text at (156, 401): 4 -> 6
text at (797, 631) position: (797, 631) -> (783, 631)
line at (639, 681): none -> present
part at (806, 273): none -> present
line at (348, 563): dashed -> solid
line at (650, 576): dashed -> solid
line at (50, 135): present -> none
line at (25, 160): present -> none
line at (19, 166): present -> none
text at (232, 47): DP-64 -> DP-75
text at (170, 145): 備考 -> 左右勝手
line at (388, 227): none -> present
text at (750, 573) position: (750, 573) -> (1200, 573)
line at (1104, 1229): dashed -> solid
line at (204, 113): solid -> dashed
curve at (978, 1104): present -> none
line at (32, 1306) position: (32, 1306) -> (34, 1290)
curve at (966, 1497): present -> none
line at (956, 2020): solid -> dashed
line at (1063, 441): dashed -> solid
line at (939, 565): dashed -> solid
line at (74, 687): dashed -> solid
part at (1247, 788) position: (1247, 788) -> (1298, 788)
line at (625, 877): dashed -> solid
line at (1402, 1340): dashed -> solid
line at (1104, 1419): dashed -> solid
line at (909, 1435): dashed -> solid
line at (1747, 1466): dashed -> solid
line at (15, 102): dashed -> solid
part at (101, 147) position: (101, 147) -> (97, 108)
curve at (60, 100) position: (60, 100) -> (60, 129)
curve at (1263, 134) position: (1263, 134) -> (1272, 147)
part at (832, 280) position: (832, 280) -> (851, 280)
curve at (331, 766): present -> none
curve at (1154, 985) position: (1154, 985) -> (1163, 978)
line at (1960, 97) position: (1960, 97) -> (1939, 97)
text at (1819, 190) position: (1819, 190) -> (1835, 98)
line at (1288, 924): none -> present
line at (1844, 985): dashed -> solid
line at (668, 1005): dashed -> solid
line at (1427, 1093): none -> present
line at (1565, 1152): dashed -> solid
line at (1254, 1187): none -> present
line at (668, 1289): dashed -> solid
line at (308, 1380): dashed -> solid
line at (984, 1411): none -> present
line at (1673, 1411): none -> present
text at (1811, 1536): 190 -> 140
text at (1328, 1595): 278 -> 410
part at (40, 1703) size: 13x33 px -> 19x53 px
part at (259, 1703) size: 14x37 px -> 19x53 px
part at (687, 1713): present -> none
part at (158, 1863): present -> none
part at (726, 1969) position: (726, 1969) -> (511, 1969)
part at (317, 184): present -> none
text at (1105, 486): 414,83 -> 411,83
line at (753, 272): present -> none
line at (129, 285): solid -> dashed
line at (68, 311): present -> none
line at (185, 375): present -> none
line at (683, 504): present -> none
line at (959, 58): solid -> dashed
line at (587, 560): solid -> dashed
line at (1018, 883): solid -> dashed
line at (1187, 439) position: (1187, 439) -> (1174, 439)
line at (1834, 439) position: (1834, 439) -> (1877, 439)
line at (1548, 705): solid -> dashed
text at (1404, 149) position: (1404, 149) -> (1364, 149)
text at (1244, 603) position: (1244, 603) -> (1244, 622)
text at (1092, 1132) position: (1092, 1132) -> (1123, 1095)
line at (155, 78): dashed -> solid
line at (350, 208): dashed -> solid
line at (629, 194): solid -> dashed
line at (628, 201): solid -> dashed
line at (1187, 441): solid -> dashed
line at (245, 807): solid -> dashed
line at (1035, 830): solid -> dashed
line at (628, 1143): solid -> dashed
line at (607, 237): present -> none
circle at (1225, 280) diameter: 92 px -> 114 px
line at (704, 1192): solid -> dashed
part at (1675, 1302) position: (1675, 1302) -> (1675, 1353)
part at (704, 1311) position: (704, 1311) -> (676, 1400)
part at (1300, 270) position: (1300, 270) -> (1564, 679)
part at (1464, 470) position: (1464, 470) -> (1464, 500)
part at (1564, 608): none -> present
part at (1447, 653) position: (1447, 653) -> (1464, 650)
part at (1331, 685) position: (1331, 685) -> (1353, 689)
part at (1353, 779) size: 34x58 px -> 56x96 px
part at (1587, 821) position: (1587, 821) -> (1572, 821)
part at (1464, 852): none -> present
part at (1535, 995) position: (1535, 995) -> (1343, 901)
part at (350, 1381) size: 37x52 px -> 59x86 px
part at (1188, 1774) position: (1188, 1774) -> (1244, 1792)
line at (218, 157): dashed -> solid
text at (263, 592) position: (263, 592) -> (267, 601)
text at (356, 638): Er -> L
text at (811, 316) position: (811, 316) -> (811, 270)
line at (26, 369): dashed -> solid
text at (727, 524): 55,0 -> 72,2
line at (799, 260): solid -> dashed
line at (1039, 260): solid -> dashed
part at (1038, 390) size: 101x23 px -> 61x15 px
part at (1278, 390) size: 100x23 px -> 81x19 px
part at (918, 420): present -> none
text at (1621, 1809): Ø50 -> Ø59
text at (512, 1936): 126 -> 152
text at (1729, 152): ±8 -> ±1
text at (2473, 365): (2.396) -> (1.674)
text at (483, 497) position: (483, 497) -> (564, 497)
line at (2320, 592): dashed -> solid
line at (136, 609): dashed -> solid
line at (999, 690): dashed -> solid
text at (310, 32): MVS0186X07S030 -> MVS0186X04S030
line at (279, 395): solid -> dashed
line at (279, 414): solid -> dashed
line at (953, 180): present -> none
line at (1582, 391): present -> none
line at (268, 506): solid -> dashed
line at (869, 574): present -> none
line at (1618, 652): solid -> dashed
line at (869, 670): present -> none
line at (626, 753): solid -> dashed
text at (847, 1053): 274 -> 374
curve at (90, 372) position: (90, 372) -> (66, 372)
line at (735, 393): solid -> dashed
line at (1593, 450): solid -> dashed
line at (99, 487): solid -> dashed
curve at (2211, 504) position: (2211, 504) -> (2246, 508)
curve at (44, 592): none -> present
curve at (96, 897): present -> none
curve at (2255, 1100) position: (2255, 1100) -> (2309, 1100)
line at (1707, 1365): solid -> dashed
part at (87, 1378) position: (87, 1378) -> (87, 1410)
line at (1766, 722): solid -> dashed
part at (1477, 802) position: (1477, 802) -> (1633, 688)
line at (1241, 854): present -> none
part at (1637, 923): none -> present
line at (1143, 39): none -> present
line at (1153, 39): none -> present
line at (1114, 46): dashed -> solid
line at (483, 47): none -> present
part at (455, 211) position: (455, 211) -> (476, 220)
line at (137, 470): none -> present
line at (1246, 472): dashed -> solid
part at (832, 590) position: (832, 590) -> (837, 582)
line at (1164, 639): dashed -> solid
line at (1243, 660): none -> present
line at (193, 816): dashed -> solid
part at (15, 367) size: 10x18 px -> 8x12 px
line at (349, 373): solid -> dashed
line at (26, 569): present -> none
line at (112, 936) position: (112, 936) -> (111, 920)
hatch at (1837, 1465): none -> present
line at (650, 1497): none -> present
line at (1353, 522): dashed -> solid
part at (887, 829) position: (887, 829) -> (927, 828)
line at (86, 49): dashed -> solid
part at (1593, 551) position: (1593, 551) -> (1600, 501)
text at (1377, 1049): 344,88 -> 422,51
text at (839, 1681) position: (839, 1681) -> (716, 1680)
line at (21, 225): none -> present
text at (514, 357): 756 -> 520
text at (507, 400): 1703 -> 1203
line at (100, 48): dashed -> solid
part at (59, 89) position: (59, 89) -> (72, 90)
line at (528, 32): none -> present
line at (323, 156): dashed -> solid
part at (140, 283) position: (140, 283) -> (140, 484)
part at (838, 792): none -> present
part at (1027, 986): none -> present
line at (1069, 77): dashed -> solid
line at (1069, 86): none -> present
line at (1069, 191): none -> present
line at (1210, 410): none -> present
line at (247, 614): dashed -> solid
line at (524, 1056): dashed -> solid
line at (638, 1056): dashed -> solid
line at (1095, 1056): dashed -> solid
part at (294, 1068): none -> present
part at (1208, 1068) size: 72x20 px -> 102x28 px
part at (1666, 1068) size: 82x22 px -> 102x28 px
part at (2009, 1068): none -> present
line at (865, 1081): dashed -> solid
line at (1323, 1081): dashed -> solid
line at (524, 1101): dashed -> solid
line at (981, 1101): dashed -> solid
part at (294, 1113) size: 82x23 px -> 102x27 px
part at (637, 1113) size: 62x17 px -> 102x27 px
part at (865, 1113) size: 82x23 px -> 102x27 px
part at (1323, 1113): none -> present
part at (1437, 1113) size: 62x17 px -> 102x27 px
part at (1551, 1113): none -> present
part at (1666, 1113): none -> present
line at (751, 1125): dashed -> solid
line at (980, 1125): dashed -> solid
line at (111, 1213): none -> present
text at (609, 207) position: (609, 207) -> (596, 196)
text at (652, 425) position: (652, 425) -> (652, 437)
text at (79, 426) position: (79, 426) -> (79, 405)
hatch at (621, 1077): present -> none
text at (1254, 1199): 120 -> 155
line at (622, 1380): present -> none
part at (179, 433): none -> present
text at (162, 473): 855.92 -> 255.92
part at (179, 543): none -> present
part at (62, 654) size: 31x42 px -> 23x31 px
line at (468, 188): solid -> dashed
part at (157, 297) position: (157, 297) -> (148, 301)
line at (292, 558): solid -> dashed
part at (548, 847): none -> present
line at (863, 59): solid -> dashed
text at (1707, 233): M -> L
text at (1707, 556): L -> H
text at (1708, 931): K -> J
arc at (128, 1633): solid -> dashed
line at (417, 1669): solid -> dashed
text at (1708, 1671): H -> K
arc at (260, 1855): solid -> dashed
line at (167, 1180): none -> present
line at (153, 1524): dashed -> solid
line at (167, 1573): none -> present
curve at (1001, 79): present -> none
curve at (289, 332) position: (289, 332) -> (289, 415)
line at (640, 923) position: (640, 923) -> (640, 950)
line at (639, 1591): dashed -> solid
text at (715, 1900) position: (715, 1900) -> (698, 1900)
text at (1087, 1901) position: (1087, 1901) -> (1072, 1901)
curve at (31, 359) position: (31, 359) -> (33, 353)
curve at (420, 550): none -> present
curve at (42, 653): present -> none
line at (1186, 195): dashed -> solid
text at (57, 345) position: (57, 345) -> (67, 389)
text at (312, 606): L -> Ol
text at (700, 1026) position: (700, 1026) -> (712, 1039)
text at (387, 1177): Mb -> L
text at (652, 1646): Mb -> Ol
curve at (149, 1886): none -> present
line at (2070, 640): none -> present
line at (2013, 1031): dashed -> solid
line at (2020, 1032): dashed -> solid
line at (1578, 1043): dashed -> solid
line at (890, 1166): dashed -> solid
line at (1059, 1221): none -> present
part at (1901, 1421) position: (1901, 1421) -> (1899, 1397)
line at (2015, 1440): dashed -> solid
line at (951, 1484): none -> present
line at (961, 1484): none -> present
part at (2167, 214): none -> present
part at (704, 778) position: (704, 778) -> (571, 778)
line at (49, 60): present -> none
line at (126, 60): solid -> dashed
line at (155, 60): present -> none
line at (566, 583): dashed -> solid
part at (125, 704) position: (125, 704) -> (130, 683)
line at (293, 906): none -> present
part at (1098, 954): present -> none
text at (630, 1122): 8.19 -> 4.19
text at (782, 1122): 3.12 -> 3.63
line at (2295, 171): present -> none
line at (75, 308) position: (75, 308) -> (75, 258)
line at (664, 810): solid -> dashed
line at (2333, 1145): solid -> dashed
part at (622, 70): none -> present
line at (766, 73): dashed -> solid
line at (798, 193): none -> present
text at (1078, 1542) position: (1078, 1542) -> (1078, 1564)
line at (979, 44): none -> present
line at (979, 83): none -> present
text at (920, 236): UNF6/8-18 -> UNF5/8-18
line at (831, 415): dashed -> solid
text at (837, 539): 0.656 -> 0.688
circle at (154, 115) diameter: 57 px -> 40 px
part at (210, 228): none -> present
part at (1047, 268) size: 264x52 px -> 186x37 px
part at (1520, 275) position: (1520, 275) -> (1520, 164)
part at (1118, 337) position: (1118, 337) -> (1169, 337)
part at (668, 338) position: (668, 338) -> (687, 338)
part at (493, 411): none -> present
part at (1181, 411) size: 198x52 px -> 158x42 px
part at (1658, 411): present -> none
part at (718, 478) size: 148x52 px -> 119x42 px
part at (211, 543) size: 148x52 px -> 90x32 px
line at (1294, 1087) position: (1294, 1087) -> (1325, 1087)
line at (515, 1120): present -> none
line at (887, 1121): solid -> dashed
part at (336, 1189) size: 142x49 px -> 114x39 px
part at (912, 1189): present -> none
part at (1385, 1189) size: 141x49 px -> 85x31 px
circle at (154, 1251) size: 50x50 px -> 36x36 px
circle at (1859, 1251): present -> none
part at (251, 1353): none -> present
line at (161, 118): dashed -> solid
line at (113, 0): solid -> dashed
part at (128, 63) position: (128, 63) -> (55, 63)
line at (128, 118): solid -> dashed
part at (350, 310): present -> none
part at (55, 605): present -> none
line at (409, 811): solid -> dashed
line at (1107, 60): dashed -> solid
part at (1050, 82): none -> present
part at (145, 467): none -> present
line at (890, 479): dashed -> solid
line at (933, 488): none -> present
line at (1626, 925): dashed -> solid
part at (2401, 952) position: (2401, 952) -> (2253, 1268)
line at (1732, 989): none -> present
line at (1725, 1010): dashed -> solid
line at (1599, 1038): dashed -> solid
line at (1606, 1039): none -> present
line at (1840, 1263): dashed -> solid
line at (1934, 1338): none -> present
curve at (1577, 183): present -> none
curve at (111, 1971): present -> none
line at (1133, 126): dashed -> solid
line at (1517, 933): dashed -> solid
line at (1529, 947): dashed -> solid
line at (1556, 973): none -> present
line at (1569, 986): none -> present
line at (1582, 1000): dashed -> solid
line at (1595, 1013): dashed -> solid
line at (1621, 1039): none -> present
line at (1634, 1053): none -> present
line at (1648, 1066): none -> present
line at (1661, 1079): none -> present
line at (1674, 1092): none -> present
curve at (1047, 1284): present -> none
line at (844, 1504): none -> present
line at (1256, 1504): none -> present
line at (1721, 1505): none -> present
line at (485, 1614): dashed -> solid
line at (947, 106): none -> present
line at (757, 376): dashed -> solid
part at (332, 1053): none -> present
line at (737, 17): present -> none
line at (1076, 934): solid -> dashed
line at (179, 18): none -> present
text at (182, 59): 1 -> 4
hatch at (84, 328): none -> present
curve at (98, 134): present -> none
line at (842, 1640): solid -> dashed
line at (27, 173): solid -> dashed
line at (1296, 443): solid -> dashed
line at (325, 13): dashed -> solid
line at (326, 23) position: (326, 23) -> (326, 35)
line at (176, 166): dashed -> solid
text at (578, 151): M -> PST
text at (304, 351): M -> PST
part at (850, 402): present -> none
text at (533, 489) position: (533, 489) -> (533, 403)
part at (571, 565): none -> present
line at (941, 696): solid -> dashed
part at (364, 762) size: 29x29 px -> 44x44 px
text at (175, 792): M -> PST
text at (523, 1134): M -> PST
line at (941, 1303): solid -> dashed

====

Convert the data, from its first line through the line containing "line at (74, 687): dashed -> solid", into a Markdown table with the columns Index and Entry, numbering each row and omitting any blank lines.

| Index | Entry |
|---|---|
| 1 | text at (156, 401): 4 -> 6 |
| 2 | text at (797, 631) position: (797, 631) -> (783, 631) |
| 3 | line at (639, 681): none -> present |
| 4 | part at (806, 273): none -> present |
| 5 | line at (348, 563): dashed -> solid |
| 6 | line at (650, 576): dashed -> solid |
| 7 | line at (50, 135): present -> none |
| 8 | line at (25, 160): present -> none |
| 9 | line at (19, 166): present -> none |
| 10 | text at (232, 47): DP-64 -> DP-75 |
| 11 | text at (170, 145): 備考 -> 左右勝手 |
| 12 | line at (388, 227): none -> present |
| 13 | text at (750, 573) position: (750, 573) -> (1200, 573) |
| 14 | line at (1104, 1229): dashed -> solid |
| 15 | line at (204, 113): solid -> dashed |
| 16 | curve at (978, 1104): present -> none |
| 17 | line at (32, 1306) position: (32, 1306) -> (34, 1290) |
| 18 | curve at (966, 1497): present -> none |
| 19 | line at (956, 2020): solid -> dashed |
| 20 | line at (1063, 441): dashed -> solid |
| 21 | line at (939, 565): dashed -> solid |
| 22 | line at (74, 687): dashed -> solid |